* [Entries shown]
#####
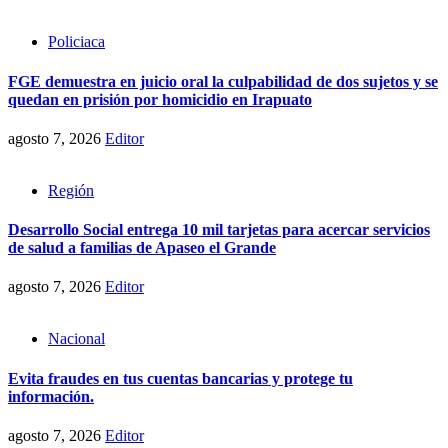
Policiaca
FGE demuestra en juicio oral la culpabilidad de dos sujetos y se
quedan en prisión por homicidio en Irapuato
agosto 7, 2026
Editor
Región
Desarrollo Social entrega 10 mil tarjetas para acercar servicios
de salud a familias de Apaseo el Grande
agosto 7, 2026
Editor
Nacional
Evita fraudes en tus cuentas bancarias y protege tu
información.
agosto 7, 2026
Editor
#####
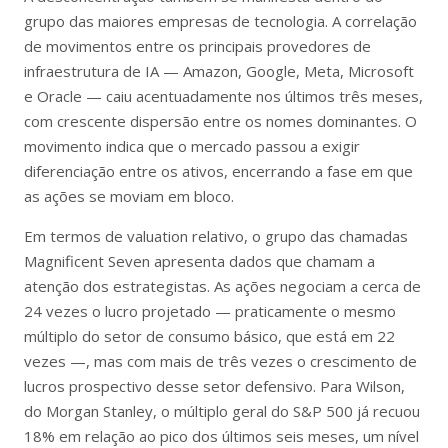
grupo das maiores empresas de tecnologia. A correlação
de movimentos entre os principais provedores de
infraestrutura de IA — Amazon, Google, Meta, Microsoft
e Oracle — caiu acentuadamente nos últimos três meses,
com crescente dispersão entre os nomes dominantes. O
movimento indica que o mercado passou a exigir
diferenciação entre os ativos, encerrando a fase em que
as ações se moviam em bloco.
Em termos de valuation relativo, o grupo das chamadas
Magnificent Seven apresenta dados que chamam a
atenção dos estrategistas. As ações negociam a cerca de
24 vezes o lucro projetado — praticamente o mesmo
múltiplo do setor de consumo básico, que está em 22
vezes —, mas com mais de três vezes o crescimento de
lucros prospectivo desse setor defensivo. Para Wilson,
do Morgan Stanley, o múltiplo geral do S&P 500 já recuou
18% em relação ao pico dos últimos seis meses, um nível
#####
* [Exercise aim]
Reproduce the listing lines word for word, from the line with "grupo das maiores" to the line with "com crescente dispersão".

* [Response below]
grupo das maiores empresas de tecnologia. A correlação
de movimentos entre os principais provedores de
infraestrutura de IA — Amazon, Google, Meta, Microsoft
e Oracle — caiu acentuadamente nos últimos três meses,
com crescente dispersão entre os nomes dominantes. O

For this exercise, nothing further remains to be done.